For outdoor enthusiasts looking for unbridled adventure, Panama has lots to offer. The country's 1,500+ miles of coastline are home to some of Latin America’s most beautiful, white-sand beaches, providing a backdrop for the region's finest surfing, scuba diving, snorkeling, and sport fishing. Blanketed with lush, verdant rainforest—spanning the full width of the isthmus—Panama boasts nearly 1,000 bird species and is a bird watcher's paradise. El Valle de Antón, Bocas del Toro, Boquete, Volcan, Cerro Punta, and, in particular, Pipeline Road, have become synonymous with birding.

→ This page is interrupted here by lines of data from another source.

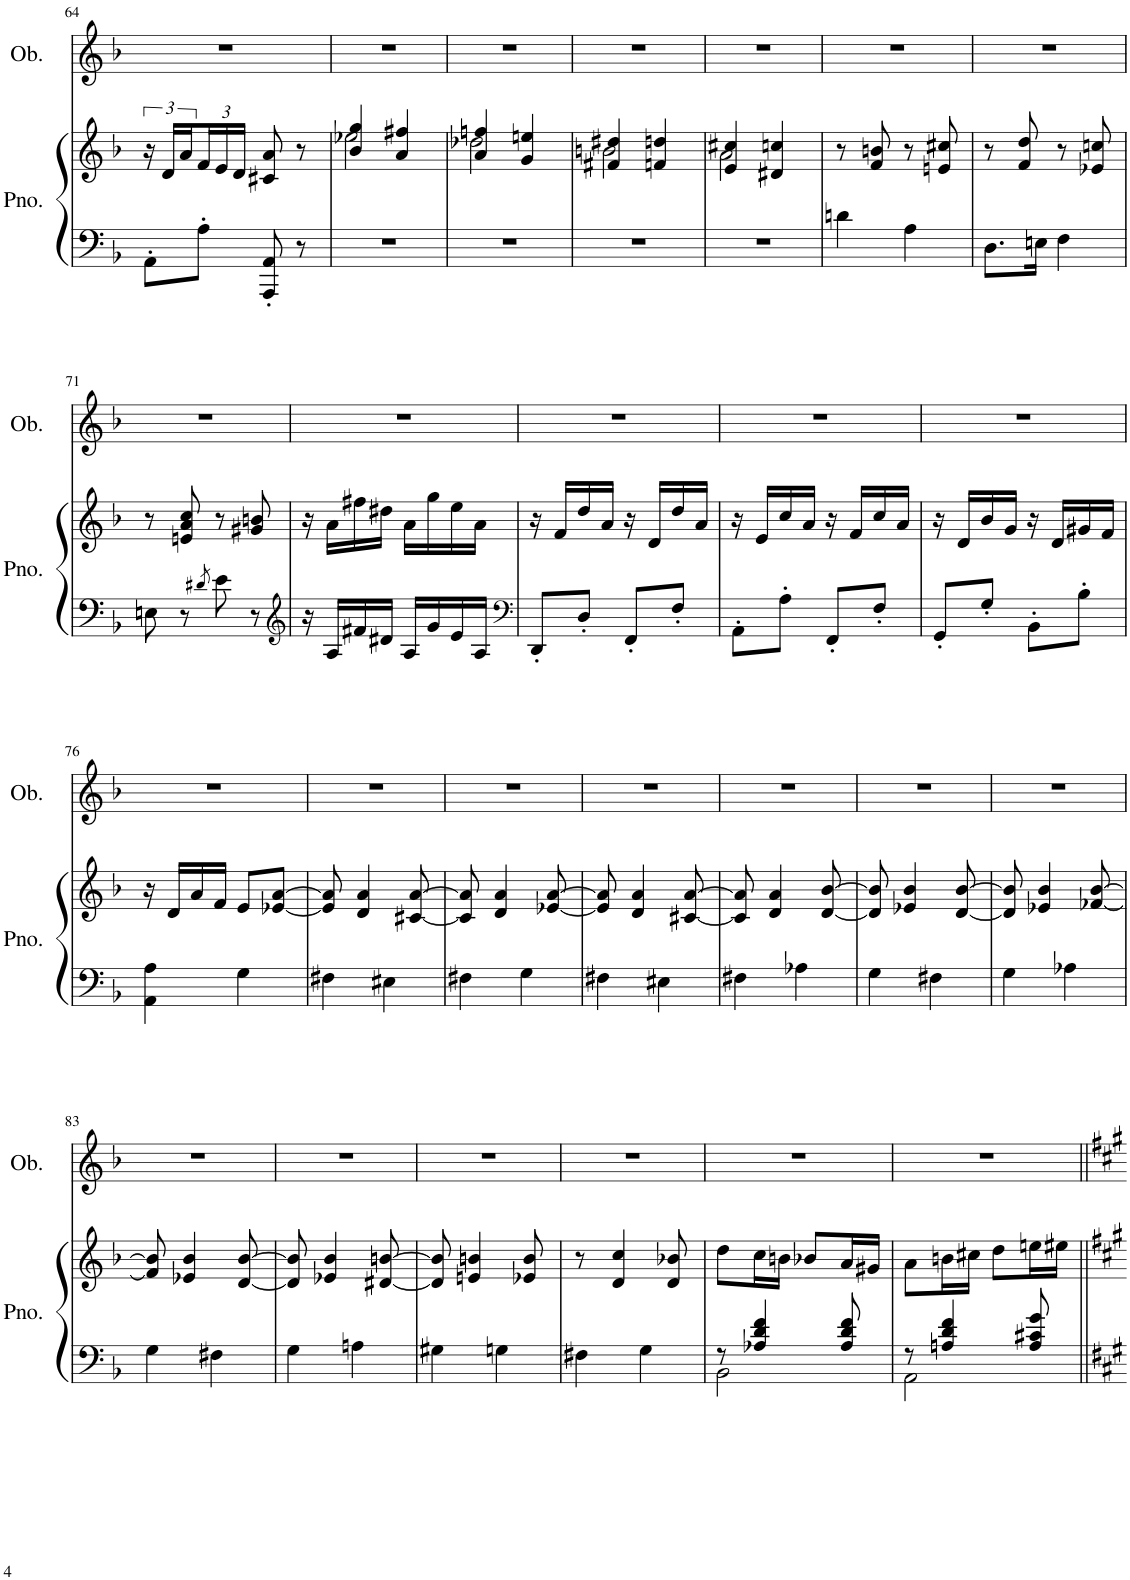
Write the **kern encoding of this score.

**kern	**kern	**kern
*part2	*part2	*part1
*staff3	*staff2	*staff1
*I"Piano	*	*I"Oboe
*I'Pno.	*	*I'Ob.
!!LO:PB:g=z
*clefF4	*clefG2	*clefG2
*k[b-]	*k[b-]	*k[b-]
*M2/4	*M2/4	*M2/4
=64	=64	=64
8AA'\L	24r	2r
.	24d/LL	.
.	24a/	.
*	*Xbrackettup	*
8A'\J	24f/	.
.	24e/	.
.	24d/JJ	.
8AAA/' 8AA/'	8c#X/ 8a/	.
8r	8r	.
=65	=65	=65
*	*^	*
2r	4b-/ 4gg/	2ee-X\	2r
.	4a/ 4ff#X/	.	.
=66	=66	=66	=66
2r	4a/ 4ffn/	2dd-X\	2r
.	4g/ 4een/	.	.
=67	=67	=67	=67
2r	4f#X/ 4dd#X/	2bn\	2r
.	4fn/ 4ddn/	.	.
=68	=68	=68	=68
2r	4e/ 4cc#X/	2a\	2r
.	4d#X/ 4ccn/	.	.
*	*v	*v	*
=69	=69	=69
4dn\	8r	2r
.	8f/ 8bn/	.
4A\	8r	.
.	8en/ 8cc#X/	.
=70	=70	=70
8.D\L	8r	2r
.	8f/ 8dd/	.
16En\Jk	.	.
4F\	8r	.
.	8e-X/ 8ccn/	.
!!LO:LB:g=z
=71	=71	=71
8En\	8r	2r
8r	8en/ 8a/ 8cc/	.
8qd#X/	.	.
8e\	8r	.
8r	8g#X/ 8bn/	.
=72	=72	=72
*clefG2	*	*
16r	16r	2r
16A/LL	16a\LL	.
16f#X/	16ff#X\	.
16d#X/JJ	16dd#X\JJ	.
16A/LL	16a\LL	.
16g/	16gg\	.
16e/	16ee\	.
16A/JJ	16a\JJ	.
=73	=73	=73
*clefF4	*	*
8DD'/L	16r	2r
.	16f/LL	.
8D'/J	16dd/	.
.	16a/JJ	.
8FF'/L	16r	.
.	16d/LL	.
8F'/J	16dd/	.
.	16a/JJ	.
=74	=74	=74
8AA'\L	16r	2r
.	16e/LL	.
8A'\J	16cc/	.
.	16a/JJ	.
8FF'/L	16r	.
.	16f/LL	.
8F'/J	16cc/	.
.	16a/JJ	.
=75	=75	=75
8GG'/L	16r	2r
.	16d/LL	.
8G'/J	16b-/	.
.	16g/JJ	.
8BB-'\L	16r	.
.	16d/LL	.
8B-'\J	16g#X/	.
.	16f/JJ	.
!!LO:LB:g=z
=76	=76	=76
4AA\ 4A\	16r	2r
.	16d/LL	.
.	16a/	.
.	16f/JJ	.
4G\	8e/L	.
.	[8e-X/ [8a/J	.
=77	=77	=77
4F#X\	8e-/] 8a/]	2r
.	4d/ 4a/	.
4E#X\	.	.
.	[8c#X/ [8a/	.
=78	=78	=78
4F#X\	8c#/] 8a/]	2r
.	4d/ 4a/	.
4G\	.	.
.	[8e-X/ [8a/	.
=79	=79	=79
4F#X\	8e-/] 8a/]	2r
.	4d/ 4a/	.
4E#X\	.	.
.	[8c#X/ [8a/	.
=80	=80	=80
4F#X\	8c#/] 8a/]	2r
.	4d/ 4a/	.
4A-X\	.	.
.	[8d/ [8b-/	.
=81	=81	=81
4G\	8d/] 8b-/]	2r
.	4e-X/ 4b-/	.
4F#X\	.	.
.	[8d/ [8b-/	.
=82	=82	=82
4G\	8d/] 8b-/]	2r
.	4e-X/ 4b-/	.
4A-X\	.	.
.	[8f-X/ [8b-/	.
!!LO:LB:g=z
=83	=83	=83
4G\	8f-/] 8b-/]	2r
.	4e-X/ 4b-/	.
4F#X\	.	.
.	[8d/ [8b-/	.
=84	=84	=84
4G\	8d/] 8b-/]	2r
.	4e-X/ 4b-/	.
4An\	.	.
.	[8d#X/ [8bn/	.
=85	=85	=85
4G#X\	8d#/] 8b/]	2r
.	4en/ 4bn/	.
4Gn\	.	.
.	8e-X/ 8b/	.
=86	=86	=86
4F#X\	8r	2r
.	4d/ 4cc/	.
4G\	.	.
.	8d/ 8b-X/	.
=87	=87	=87
*^	*	*
8r	2BB-\	8dd\L	2r
4A-X/ 4d/ 4f/	.	16cc\L	.
.	.	16bn\JJ	.
.	.	8b-X/L	.
8A-/ 8d/ 8f/	.	16a/L	.
.	.	16g#X/JJ	.
=88	=88	=88	=88
8r	2AA\	8a\L	2r
4An/ 4d/ 4f/	.	16bn\L	.
.	.	16cc#X\JJ	.
.	.	8dd\L	.
8A/ 8c#X/ 8g/	.	16een\L	.
.	.	16ee#X\JJ	.
*v	*v	*	*
=||	=||	=||
*-	*-	*-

In the country’s western-most province, the Chiriqui and Chiriqui Viejo’s thundering rivers deliver world-class rafting and kayaking, and the famous Los Quetzales Trail guarantees hikers a memorable experience as they traverse the slopes of Baru Volcano.
The Panama Canal is a fresh-water, lock-based canal measuring 50 miles in length and traversing north to northwest. Its water is obtained from a vast watershed that covers 1,150 sq miles and encompasses four different provinces: Cocle, Colon, Panama, and Panama West. Acting as a freshwater elevator, each vessel is lifted 85ft above sea level to reach the height of Gatun Lake, before being lowered back down to sea level on the Canal’s opposing side. This process is completed using a series of locks on both ends of the Canal. In 2016, two new sets of locks were inaugurated, allowing for the transit of larger ships.
Panama’s indigenous people, who comprise approximately 5-10% of the total population, still live on ancestral land, known as Comarcas, and cling to their traditional way of life. Guna Yala, or San Blas as it is most commonly known, has developed into one of Panama’s primary attractions. The Comarca’s 400+ islands, white sand beaches, and thatch-roofed huts lure tourists from around the globe. Famous for their beautiful, hand-knitted Molas, Gunas are a quiet, reserved, and hospital people, overly proud of and determined to preserve their culture and traditional, simple way of life.
Panama is comprised of 10 provinces (capitals are placed in brackets) — Bocas del Toro (Bocas del Toro), Chiriquí (David), Coclé (Penonomé), Colón (Colón), Darién (La Palma), Herrera (Chitré), Los Santos (Las Tablas), Panamá (Panamá), Panamá Oeste (La Chorrera), and Veraguas (Santiago de Veraguas).
In addition, there are three provincial-level Comarcas inhabited primarily by indigenous peoples — Guna Yala (San Blas), Ngübe-Buglé, and Emberá, the latter of which is separated into two distinct regions.